• CONSIGNE A:
Relevez dans les enregistrements ci-dessous toutes les lignes qui contiennent le mot « difficult ».

##### TEXTE À LIRE #####

Cette évasion s'est déroulée suivant un scénario minutieusement préparé par le cerveau de la troupe.

La mise en scène et les multiples répétitions ont nécessité plusieurs année de travail et ont abouti à un professionnalisme de leurs auteurs.
Par ailleurs, la complicité du directeur de l'établissement pénitencier, du responsable des activités culturelles, ainsi que d'autres employés serait bien avérée dans ce forfait.

Certains parlent même de complicité au sommet de l'état.
Les prévenus ont réussi à quitter la ville de Casablanca pour se diriger vers Rabat où ils ont perturbé la paisible existence de centaines de personnes que le destin leur a fait rencontrées sur le chemin.

Si la réalité correspondait à l'interprétation malheureuse de ces faits, l'événement aurait fait le titre de la totalité des journaux de la place.
Dans ce cas-là, la réalité est bien plus heureuse mais le problème est que les relais ne fonctionnent pas toujours pour diffuser la bonne nouvelle, alors que l'information relative à un désastre, et surtout les méfaits de cette information, sont parfois plus désastreux que le désastre lui-même.

La réalité de cette évasion est une heureuse escapade d'un groupe de détenus, comme vous et moi, comme n'importe quel citoyen de ce merveilleux pays, mais qui un jour, ont fauté. Un groupe de détenus, qui avouent leur faute, la regrettent, mais refusent de sombrer dans le désespoir, dans la spirale du grand banditisme produit par une moins grande délinquance.

Des détenus qui refusent de se placer en marge d'une société, qui certes les a punis, mais qui les aide à préparer leur réinsertion en son sein.
Des détenus dont le corps est contraints, mais l'esprit libre; dont le sort immédiat est scellé mais les projets futurs prometteurs; dont la morale, non seulement dénote avec leurs actes passés, mais rend terne et insipide celle prônée par bon nombre d'individus se croyant en liberté.

La réalité de cette mutinerie est celle d'un groupe de détenus contre les préjugés gratuits, tendant à considérer un prisonnier comme un pestiféré, un intouchable à perpétuité.

Des détenus qui ont profité de leur isolement pour disséquer leur société, sans rancune ni rancœur; sans concession ni peur; sans prétention mais avec beaucoup de hauteur.
La réalité est une pièce de théâtre, "Dialogue des bougies" écrite et jouée par une troupe de théâtre issue du pénitencier de Oukacha.
Une pièce de théâtre qui met à nu la société marocaine et plus globalement la société mondiale, qui met en exergue la perte de valeurs simples et essentielles dans une environnement dominé par le capital.

Un monde où l'amour a été oublié, la foi perdue, la paix assassinée.
Une pièce pleine de constats acerbes et de morale, sans qu'elle soit ni ennuyante ni dénigrante.

Cette même pièce de théâtre, jouée par une troupe ordinaire, provoquerait beaucoup d'émotion et pousserait tout spectateur à se poser bon nombre de questions sur son être.

Lorsqu'on se rappelle, pendant le spectacle, que la pièce a été produite et préparée à l'intérieur d'une prison, qu'elle est jouée par des personnes qui actuellement sont en train de purger leur peine, alors à ce moment-là, l'émotion devient infinie, le questionnement total, la "paisible existence" perturbée.
L'auteur de ses lignes, ayant eu la chance d'assister à cette représentations ne pouvait s'empêcher de témoigner et surtout de remercier.

Merci à vous chers frères détenus, de nous avoir émerveillés par votre spectacle, de nous avoir permis de nous extraire à nous-mêmes l'espace d'un instant pour partager votre vue panoramique de ce que nous sommes.

Merci à l'administration du pénitencier Oukacha d'avoir encouragé ces jeunes à jouir et développer la liberté de leur esprit en attendant celle de leur corps.
Merci à notre société, qui malgré ses multiples tares et lacunes, est en train de permettre l'émergence d'îlots d'exception. Des domaines où elle n'attend pas de voir ce qu'ont fait les autres pour les imiter, mais des domaines où son esprit se libère du joug du mimétisme pour réaliser des œuvres dont le modèle peut être proposé au monde.

##### DONNÉES D'ENTRÉE #####

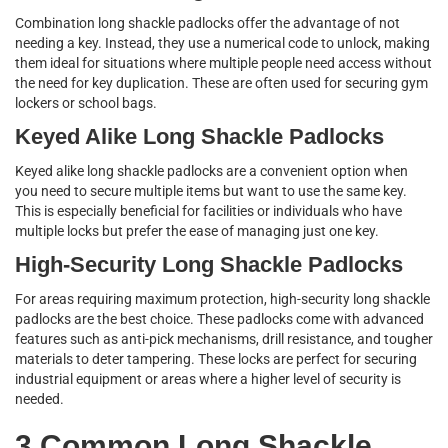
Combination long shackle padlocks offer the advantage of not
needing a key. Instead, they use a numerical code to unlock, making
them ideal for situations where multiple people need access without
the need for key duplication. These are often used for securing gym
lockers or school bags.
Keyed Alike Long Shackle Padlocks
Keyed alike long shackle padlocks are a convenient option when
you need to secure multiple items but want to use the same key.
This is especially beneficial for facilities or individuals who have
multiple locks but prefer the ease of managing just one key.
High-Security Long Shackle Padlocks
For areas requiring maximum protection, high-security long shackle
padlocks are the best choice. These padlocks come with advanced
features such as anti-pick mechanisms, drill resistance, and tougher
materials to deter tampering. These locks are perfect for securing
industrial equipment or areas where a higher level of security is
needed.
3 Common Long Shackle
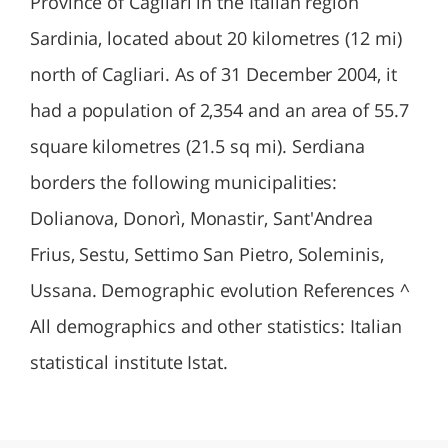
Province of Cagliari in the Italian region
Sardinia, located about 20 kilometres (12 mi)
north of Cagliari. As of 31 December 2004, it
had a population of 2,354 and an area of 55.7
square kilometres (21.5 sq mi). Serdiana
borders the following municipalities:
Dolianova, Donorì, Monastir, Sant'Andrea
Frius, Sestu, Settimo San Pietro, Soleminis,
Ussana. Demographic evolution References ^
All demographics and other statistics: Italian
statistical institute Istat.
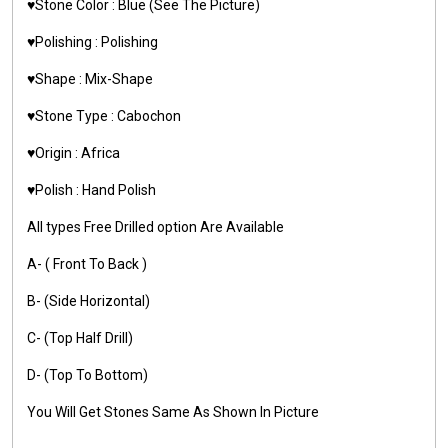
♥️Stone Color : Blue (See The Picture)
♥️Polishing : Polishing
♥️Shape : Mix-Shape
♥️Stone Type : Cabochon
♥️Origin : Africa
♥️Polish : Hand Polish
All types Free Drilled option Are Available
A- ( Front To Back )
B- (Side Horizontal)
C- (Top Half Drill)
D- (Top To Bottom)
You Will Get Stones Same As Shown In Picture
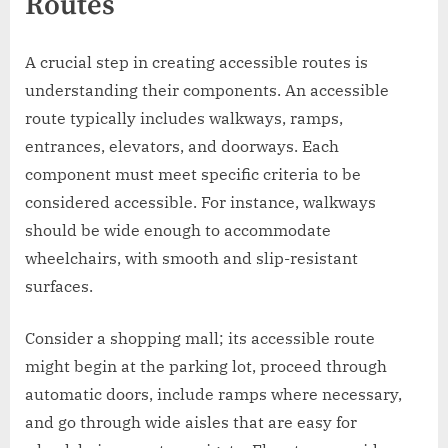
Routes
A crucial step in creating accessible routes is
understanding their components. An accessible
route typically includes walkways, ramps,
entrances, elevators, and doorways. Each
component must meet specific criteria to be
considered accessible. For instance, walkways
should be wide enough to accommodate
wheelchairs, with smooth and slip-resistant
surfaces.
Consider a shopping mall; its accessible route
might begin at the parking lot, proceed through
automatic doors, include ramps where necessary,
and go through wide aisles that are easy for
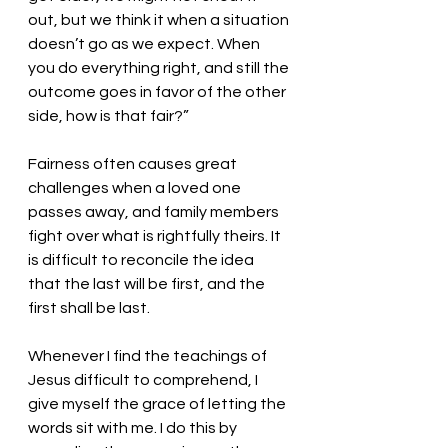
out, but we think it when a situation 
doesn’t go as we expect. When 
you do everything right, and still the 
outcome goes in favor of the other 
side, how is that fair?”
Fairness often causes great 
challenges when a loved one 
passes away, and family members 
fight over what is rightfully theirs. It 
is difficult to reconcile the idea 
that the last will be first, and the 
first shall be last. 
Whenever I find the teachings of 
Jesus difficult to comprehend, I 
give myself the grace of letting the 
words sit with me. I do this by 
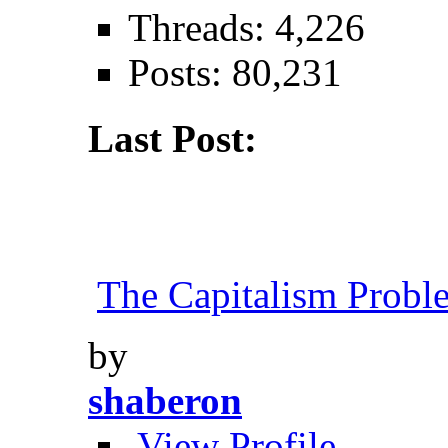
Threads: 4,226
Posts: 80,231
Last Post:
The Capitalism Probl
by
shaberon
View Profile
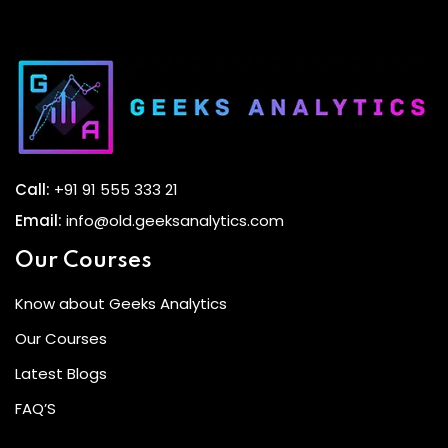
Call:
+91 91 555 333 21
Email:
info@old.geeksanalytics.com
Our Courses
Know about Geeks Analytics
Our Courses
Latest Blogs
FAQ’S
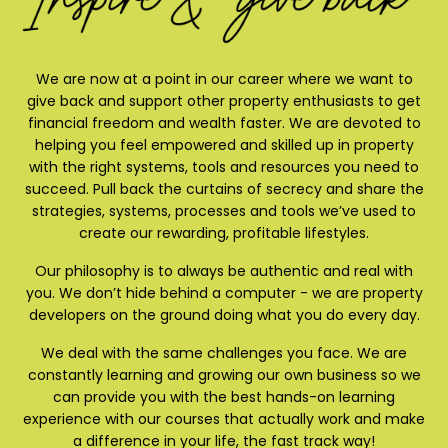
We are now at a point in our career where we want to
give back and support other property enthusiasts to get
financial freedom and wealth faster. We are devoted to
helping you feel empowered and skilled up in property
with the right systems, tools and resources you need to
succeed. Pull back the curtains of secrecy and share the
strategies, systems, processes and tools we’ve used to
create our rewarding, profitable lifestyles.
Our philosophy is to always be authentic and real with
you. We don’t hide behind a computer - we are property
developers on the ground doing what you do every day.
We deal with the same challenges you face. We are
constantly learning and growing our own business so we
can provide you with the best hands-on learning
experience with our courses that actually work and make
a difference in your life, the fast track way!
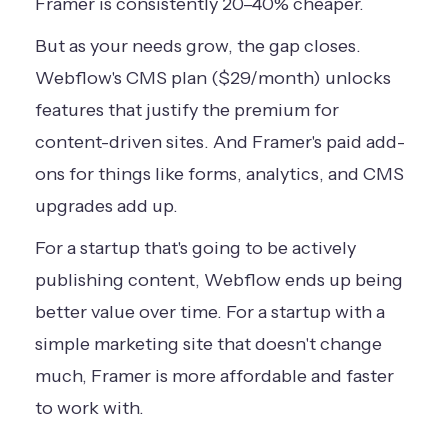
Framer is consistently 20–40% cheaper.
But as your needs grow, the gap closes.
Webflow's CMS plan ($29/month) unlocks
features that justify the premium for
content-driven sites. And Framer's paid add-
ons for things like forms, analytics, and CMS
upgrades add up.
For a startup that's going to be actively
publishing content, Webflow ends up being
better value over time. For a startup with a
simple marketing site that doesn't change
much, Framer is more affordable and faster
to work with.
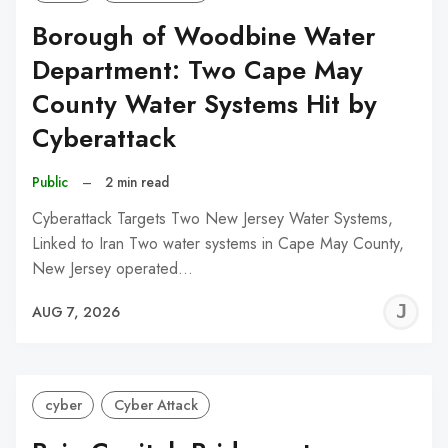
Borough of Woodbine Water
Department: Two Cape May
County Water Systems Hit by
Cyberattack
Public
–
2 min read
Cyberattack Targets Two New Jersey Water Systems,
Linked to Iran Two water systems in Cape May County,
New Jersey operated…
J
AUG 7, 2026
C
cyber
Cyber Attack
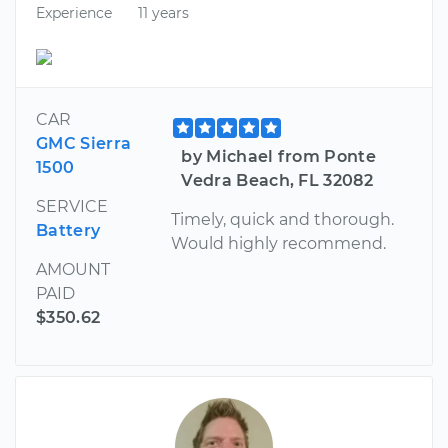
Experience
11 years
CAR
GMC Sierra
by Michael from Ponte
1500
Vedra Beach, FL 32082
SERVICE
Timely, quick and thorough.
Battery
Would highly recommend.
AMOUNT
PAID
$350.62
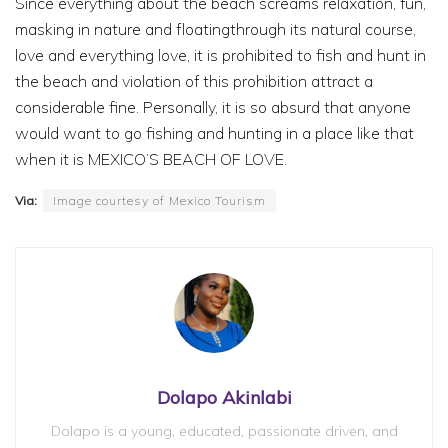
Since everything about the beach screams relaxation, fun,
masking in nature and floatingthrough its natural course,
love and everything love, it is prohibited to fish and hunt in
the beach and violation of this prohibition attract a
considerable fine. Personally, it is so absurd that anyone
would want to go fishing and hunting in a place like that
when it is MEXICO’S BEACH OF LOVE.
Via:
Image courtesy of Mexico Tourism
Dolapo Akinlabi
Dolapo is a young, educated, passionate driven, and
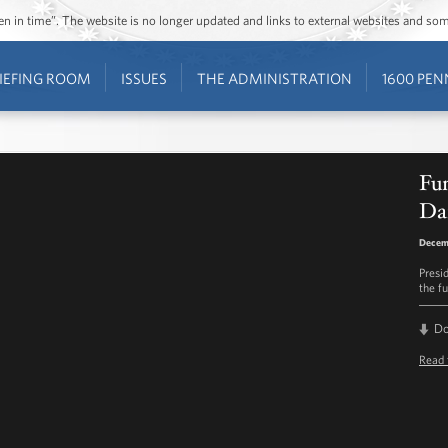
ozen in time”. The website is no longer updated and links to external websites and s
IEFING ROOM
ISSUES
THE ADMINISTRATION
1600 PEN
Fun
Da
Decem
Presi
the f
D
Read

#####

• CONSIGNE B:
D'après le texte sur la troupe de théâtre du pénitencier, quel est le titre de la pièce qu'elle a écrite et jouée ?

• RÉPONSE RÉDIGÉE A:
is difficult to reconcile the idea 
Jesus difficult to comprehend, I 

• RÉPONSE RÉDIGÉE B:
La pièce s'intitule « Dialogue des bougies ».